__Page excerpt__.
Martyr of Love



By Nicole Boujikian

I came across a Scripture reading, John 15: 13, that really moved me. That Christ so loved us to lay down his life for his friends who are undeserving of his Merciful love. I meditated with this Scripture verse for a good amount of time and I soon noticed how blind I was to the sacrament of matrimony. How beautiful of a calling and blessing to be a part of. In our world we see broken families, lack of love, charity and service to those closest to us. After reflecting on it, I noticed marriage is like martyrdom. In the Church, the call to live out a life with another, to reflect the Holy Trinity (triune love), and the spousal love between Christ and His Church, is one beautiful vocation.

The Catechism states, “it [marriage] aims at a deeply personal unity, a unity that, beyond union in one flesh, leads to forming one heart and soul; it demands indissolubility and faithfulness in definitive mutual giving and it is open to fertility” (CCC 1643). I want to focus on the “mutual giving” aspect.

We find fulfillment and meaning in our lives when we give of ourselves to others. Our lives are tremendously enriched by giving of ourselves. Pope John Paul II explains our surrender of our wills to our spouse, “the fullest, the most uncompromising form of love consists in precisely in self- giving, in making one’s inalienable and non-transferable ‘I’ someone else’s property” and he goes on to say, the ‘I’ far from being destroyed or impaired as a result is enlarged and enriched.” (Love and Responsibility, p 97). Marriage calls for us to step outside of ourselves, to look outward at the needs of our beloved; to avoid utilitarianism. Marriage is the experience of belonging to another, to be an instrument of God’s love. Pope Francis mentions in Amoris Laetitia, “in loving another person involves the joy of contemplating and appreciating their innate beauty and sacredness, which is greater than my needs.” The love between the bride and groom calls for daily self- denial, a sense of responsibility of the other, and eventually growing their family to build a domestic church (or hospital), to guide, care and heal each other and where love is nurtured and encouraged. Love continues to grow and continues to grow through the children and even then continues to grow.

Married couples receive grace flowing from His Divine Heart, and in a way, respond to the needs of their beloved in acts of love and kindness. A willingness to take on each other’s burdens, to take up their cross and to gain salvation. When contemplating marriage, we should not forget the Eucharist. Without this triune love in marriages, there is nothing. As Fulton Sheen, it takes three to get married! Spouses use the Eucharist as their daily food to strengthen and renew their marriage covenant. There’s a close bond between married life and the Eucharist, the Eucharist is where Christ’s redemptive work is implemented. The couple becomes in the image of God’s creative work and his Divine Love. Using God’s eyes to contemplate our beloved and to see Christ truly present in them, we open our hearts to love them more profoundly and uphold their dignity. The desire to want to form a family is to be part of something incredible and mysterious, it is to be a part of God’s dream and to dream with Him.

A beautiful modern day saint for women, is St. Gianna. She was full of authentic femininity and beauty. She passionately loved her husband and children in such a self surrender and self- sacrificing love. St. Gianna reflected John 15: 13 in her life.  There was a tumor on her uterus, but she denied surgery (uterine removal) to not harm her baby growing in her womb, though later, resulting in her death. She abandoned herself to God’s Divine Providence. Without hesitation and a profound love, she placed her baby’s life before her own. As women, we should follow her inspiration of heroic and faithful footsteps for the glory of God.

When we lay down our life for a friend, and to choose to lose it for Christ’s sake, we will find it. In this self giving, free, and martyrdom of self, we come to know our life isn’t our own, rather it is our surrender to our beloved. Love is powerful. It has no limits. Love makes us do crazy things, such as compelling us to die to self for the good of our spouse. Our love will be fruitful in the measure we surrender our self to our spouse.

Collected data:
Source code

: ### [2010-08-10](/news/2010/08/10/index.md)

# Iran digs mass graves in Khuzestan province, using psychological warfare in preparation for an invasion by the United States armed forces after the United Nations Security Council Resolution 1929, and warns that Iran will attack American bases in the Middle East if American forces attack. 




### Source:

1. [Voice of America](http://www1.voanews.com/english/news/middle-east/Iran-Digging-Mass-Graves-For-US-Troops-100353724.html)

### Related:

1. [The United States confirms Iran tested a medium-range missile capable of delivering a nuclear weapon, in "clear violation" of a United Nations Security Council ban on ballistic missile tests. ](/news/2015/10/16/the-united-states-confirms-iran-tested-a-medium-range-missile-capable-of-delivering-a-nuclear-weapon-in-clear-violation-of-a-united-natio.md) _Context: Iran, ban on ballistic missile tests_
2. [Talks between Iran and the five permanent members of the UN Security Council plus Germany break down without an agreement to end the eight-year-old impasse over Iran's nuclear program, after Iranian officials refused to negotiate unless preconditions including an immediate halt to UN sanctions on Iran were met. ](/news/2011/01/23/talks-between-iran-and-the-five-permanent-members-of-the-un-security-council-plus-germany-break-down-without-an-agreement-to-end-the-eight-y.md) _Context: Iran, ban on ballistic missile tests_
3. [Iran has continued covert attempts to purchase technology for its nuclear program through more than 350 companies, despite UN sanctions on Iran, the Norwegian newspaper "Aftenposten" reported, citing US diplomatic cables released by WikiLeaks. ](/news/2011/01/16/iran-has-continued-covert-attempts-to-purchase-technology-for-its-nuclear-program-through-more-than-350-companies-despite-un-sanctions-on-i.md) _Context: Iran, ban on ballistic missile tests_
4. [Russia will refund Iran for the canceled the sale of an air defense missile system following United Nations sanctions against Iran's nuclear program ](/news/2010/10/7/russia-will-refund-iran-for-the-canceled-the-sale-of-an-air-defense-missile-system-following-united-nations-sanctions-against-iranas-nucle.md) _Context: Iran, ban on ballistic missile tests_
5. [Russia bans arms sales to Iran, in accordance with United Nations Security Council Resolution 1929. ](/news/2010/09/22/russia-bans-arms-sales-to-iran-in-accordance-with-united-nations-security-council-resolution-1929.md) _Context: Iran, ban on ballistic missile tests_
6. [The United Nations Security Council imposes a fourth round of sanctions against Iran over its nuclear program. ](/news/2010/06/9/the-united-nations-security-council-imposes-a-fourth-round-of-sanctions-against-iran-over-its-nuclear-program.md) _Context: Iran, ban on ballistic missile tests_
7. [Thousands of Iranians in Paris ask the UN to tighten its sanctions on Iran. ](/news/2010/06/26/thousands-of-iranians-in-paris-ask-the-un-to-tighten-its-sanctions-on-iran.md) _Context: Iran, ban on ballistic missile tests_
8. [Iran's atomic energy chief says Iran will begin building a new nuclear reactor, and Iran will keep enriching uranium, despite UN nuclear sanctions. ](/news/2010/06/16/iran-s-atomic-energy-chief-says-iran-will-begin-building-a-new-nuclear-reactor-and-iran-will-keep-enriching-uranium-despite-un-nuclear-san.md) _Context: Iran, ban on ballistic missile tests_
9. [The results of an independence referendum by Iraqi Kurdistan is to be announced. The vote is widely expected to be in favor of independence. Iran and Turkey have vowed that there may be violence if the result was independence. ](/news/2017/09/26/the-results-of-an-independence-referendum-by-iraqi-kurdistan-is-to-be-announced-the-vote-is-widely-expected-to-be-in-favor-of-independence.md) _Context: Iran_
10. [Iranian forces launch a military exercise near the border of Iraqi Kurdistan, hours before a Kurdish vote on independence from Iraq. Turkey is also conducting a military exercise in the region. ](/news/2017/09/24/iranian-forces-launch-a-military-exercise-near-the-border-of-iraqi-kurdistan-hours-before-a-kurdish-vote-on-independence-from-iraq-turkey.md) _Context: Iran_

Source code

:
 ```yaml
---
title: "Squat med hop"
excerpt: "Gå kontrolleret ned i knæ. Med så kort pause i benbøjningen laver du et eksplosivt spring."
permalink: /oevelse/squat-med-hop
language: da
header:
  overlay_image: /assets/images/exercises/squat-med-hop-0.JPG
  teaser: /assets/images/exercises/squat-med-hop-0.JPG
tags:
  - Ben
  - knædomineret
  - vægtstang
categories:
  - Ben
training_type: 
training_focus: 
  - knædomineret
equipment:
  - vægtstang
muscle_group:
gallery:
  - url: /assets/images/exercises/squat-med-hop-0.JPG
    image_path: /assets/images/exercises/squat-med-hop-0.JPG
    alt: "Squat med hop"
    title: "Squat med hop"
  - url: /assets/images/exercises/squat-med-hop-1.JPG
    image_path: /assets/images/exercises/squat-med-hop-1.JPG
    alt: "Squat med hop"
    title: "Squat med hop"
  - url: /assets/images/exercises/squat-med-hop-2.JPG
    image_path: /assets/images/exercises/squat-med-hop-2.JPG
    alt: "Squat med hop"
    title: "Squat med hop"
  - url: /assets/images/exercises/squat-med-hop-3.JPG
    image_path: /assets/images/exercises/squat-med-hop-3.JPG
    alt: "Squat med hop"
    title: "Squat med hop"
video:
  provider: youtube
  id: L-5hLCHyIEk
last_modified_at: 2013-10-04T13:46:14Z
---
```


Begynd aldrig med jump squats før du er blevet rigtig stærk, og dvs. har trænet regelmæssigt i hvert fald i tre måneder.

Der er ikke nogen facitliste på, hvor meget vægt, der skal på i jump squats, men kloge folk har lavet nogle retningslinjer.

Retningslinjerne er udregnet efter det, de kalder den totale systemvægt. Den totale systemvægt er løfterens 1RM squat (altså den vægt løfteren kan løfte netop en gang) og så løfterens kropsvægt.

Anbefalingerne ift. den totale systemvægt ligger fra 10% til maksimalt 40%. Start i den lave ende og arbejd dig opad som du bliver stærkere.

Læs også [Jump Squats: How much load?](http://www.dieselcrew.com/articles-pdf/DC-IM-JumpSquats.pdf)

__Task__. In the essay on marriage as martyrdom, what did St. Gianna refuse so as not to harm her baby?

__Expected output__. Surgery to remove her uterus.